• [EXTRACTED INFORMATION]
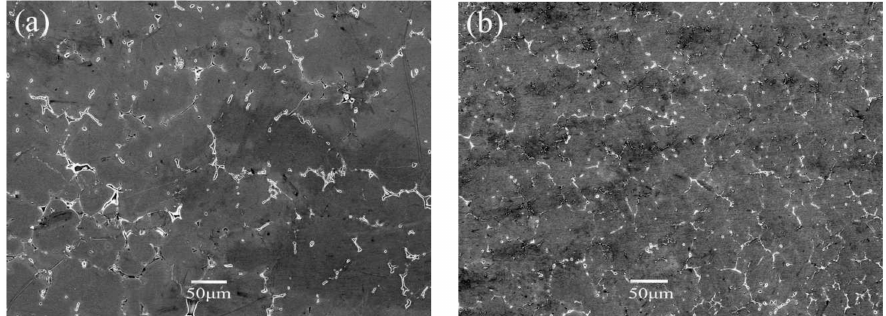
Figure 2. Scanning electron microscopy (SEM) microstructures of as-cast Al-5Mg- x Zr alloys: ( a ) x = 0; ( b ) x =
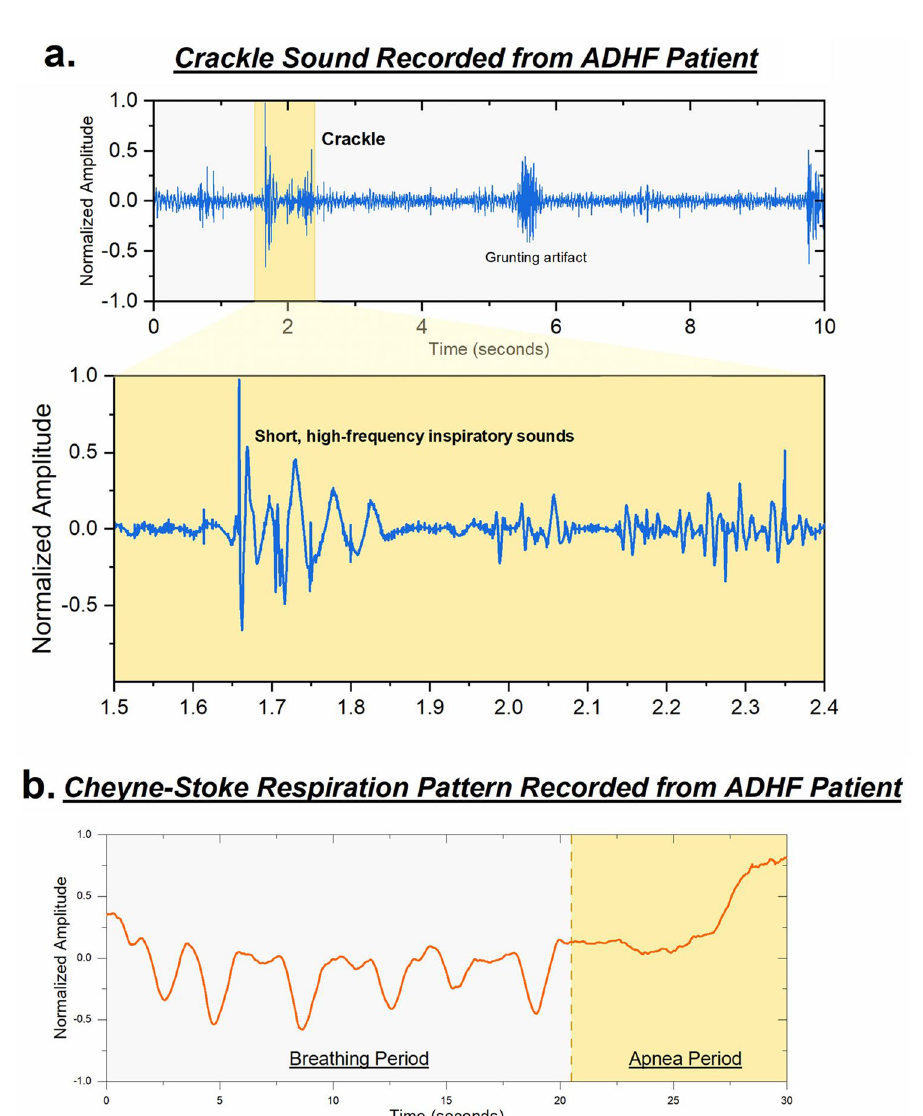
Figure 6. Pathological signals recorded from ADHF patient. ( a ) Presence of high frequency inspiratory crackle at lower lobes of the lungs indicating fluid accumulation. ( b ) Cheyne-Stokes respiration (CSR) pattern recorded from patient with ADHF and is characterized by a period of breathing followed by a period of apnea. CSR is a common indicator of heart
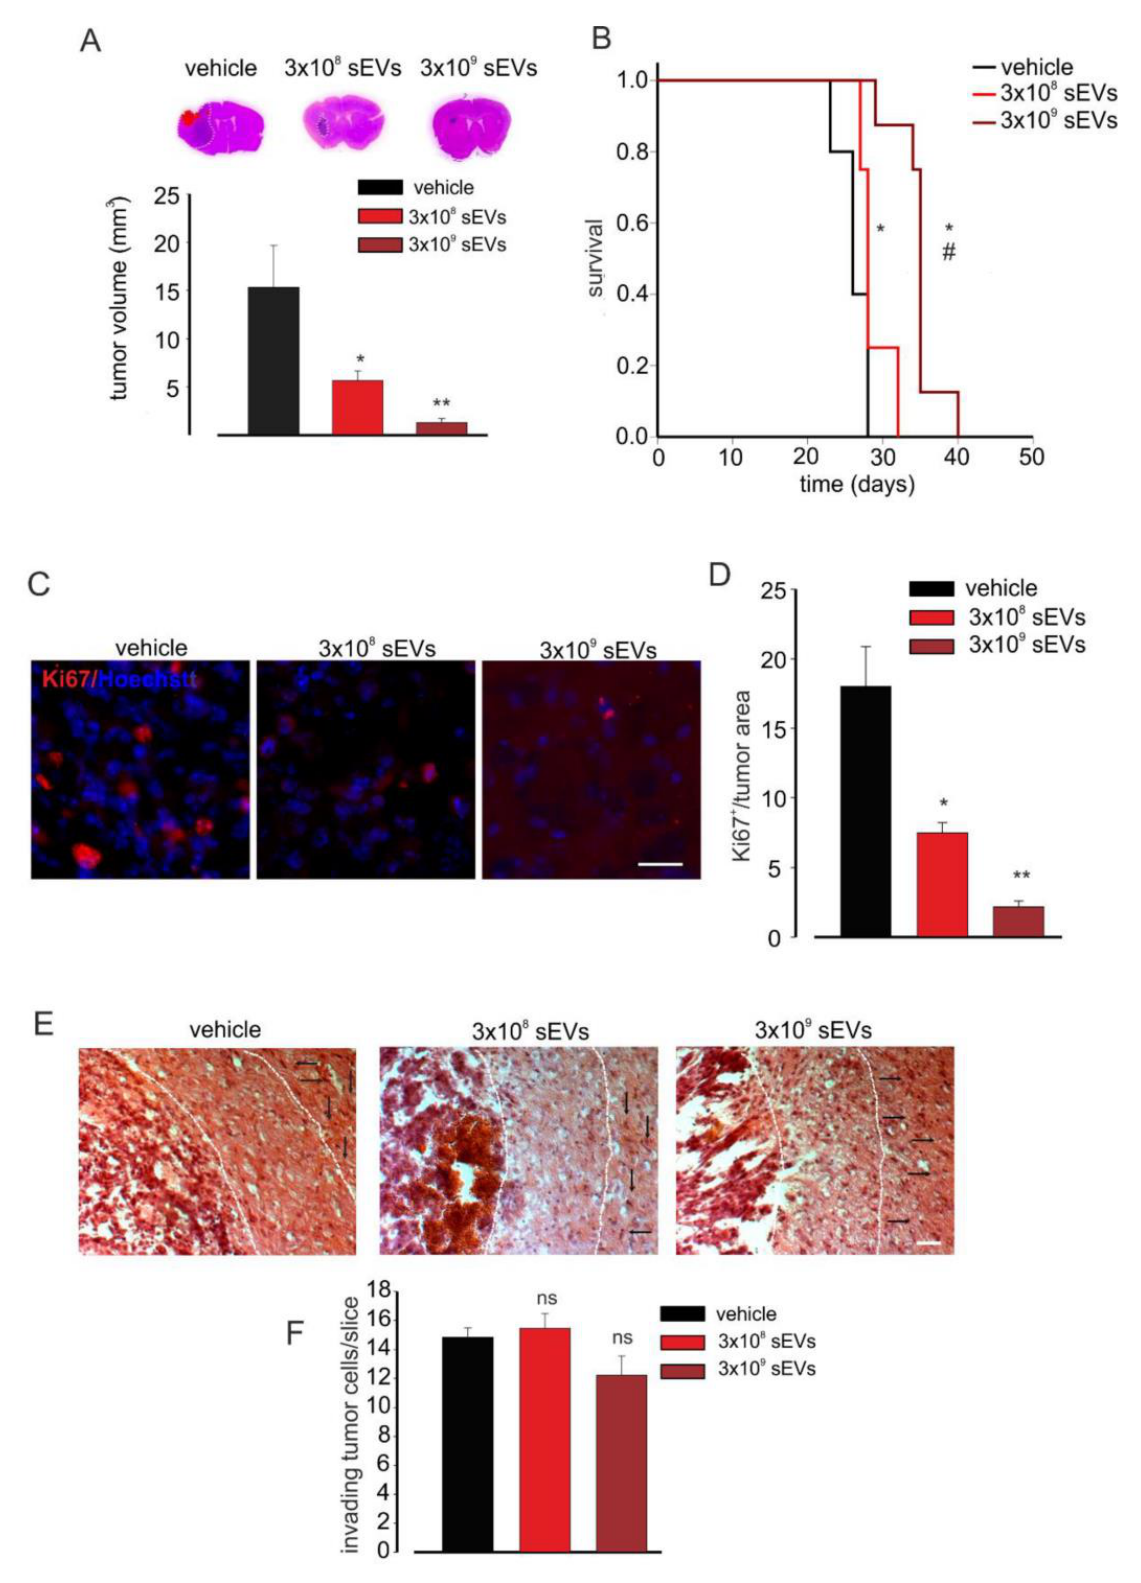
Figure 3. Microglia-derived sEV effects on tumor size and survival in glioma-bearing mice. ( A ) Tumor size in the brain of GL261-bearing mice treated with a vehicle or 3 × 10 8 or 3 × 10 9 BV2-derived sEVs. Tumor size (in mm 3 ) was reported as mean ± SE; N = 7 mice/experimental group in vehicle and 3 × 10 8 groups and N = 6 mice/experimental group in 3 × 10 9 group; * p < 0.05, ** p ≤ 0.001 vs. vehicle; by using Student’s t -test. On the top, representative coronal brain sections of GL261-bearing mice treated as above, stained with hematoxylin and eosin; the tumor area is indicated by the dashed line. ( B ) Kaplan–Meier survival curves of GL261-bearing mice treated with 3 × 10 8 or 3 × 10 9 BV2-derived sEVs obtained from 1 × 10 6 or 1 × 10 7 cells. N = 10 mice/experimental group in vehicle group and N = 8 mice/experimental group in 3 × 10 9 and 3 × 10 8 groups; Gehan-Breslow statistic for the survival curves ( p < 0.001); multiple comparisons: * p ≤ 0.05 vs. vehicle, # p ≤ 0.05 3 × 10 8 sEVs vs. 3 × 10 9 sEVs; by using the Holm-Sidak test. ( C ) Representative immunofluorescence analysis for Ki67 (in red; Hoechst in blue) of coronal brain sections of GL261-bearing treated with a vehicle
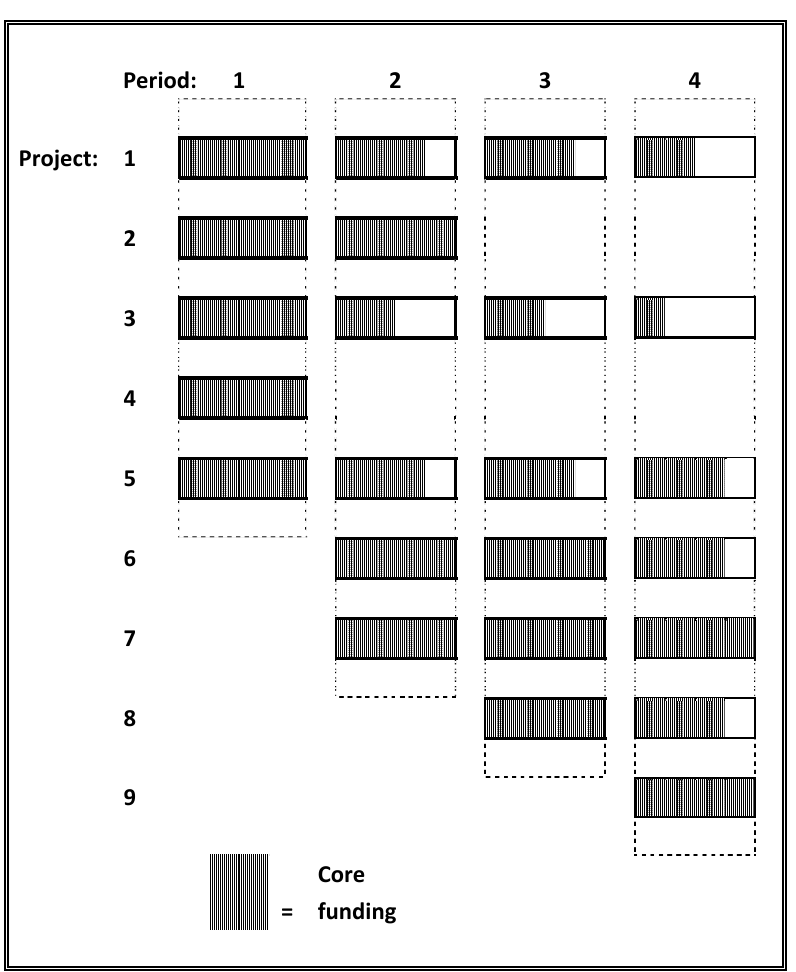
Figure 2. Illustration of a funding programme over four periods.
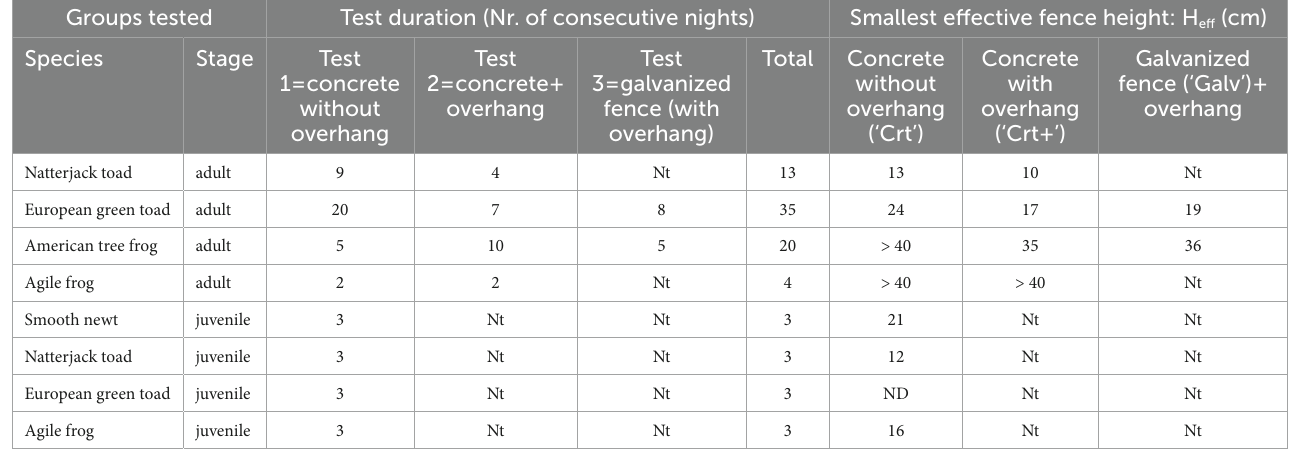
TABLE 2 Summary of experimental trials according to species and development stage. Groups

• [YOUR TASK] In the copy, include each line from the start of the material through the line with "Figure 6. Pathological", word for word, but none of the pictures.

• [SOLUTION FOR THIS TASK]
Figure 2. Scanning electron microscopy (SEM) microstructures of as-cast Al-5Mg- x Zr alloys: ( a ) x = 0; ( b ) x =
Figure 6. Pathological signals recorded from ADHF patient. ( a ) Presence of high frequency inspiratory crackle at lower lobes of the lungs indicating fluid accumulation. ( b ) Cheyne-Stokes respiration (CSR) pattern recorded from patient with ADHF and is characterized by a period of breathing followed by a period of apnea. CSR is a common indicator of heart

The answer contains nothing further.